Роберт Хирш и во второй раз отказался взять у меня деньги, которые я ему задолжал.
— Но пойми, ведь я купаюсь в деньгах! — кипятился я. — К тому же у меня гарантированная работа в подполье еще как минимум на полтора месяца.
— Расплатись сперва с адвокатами, с господами Левиным и Уотсоном, — твердил Хирш. — Это важно. Они тебе еще понадобятся. Долги друзьям плати в последнюю очередь. Друзья могут подождать. «Ланский катехизис», параграф четвертый!
Я рассмеялся.
— Ты все путаешь! В катехизисе как раз наоборот сказано. Сперва друзья, потом все остальные.

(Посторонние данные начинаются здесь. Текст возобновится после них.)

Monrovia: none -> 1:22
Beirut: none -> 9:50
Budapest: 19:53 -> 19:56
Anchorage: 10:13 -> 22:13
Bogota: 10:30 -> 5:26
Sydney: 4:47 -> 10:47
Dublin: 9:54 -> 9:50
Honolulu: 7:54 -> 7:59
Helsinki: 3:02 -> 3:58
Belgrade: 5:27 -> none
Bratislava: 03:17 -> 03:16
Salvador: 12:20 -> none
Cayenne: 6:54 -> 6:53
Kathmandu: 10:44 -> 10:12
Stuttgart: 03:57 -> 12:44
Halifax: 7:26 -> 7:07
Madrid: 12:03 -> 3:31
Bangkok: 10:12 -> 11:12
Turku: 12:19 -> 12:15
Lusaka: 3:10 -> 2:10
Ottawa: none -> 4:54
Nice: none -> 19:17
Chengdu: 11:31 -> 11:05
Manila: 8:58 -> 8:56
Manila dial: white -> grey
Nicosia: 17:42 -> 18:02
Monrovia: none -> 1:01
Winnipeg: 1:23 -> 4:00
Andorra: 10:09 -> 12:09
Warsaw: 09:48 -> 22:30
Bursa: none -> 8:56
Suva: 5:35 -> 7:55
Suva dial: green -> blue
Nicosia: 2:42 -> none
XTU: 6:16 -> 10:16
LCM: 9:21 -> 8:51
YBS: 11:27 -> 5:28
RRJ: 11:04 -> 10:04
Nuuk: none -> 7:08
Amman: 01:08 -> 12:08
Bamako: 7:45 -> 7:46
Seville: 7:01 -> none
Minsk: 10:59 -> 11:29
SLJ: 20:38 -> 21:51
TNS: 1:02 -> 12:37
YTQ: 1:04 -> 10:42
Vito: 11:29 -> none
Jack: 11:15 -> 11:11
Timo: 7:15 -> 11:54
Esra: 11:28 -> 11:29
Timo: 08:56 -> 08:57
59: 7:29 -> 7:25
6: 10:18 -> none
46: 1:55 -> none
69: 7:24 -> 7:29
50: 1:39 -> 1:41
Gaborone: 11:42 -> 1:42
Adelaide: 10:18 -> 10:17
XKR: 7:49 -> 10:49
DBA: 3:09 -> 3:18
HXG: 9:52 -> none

— А это исправленное, улучшенное и дополненное нью-йоркское издание. Для тебя сейчас самое главное — вид на жительство. Или ты хочешь угодить в американский лагерь для интернированных? Их хватает — и в Калифорнии, и во Флориде. В Калифорнии для японцев, во Флориде для немцев. Тебе очень хочется, чтобы тебя засунули в лагерь к соотечественникам-нацистам?
Я покачал головой.
— А что, могут?
— Могут. В подозрительных случаях. А чтобы попасть под подозрение, многого не нужно. Сомнительного паспорта более чем достаточно, Людвиг. Или ты забыл древнюю мудрость: попасть в лапы закона легко, выбраться почти невозможно?
— Да нет, не забыл, — ответил я, внутренне поежившись.
— Или ты хочешь, чтобы тебя там в лагере забили до смерти? Нацисты, которых там подавляющее большинство?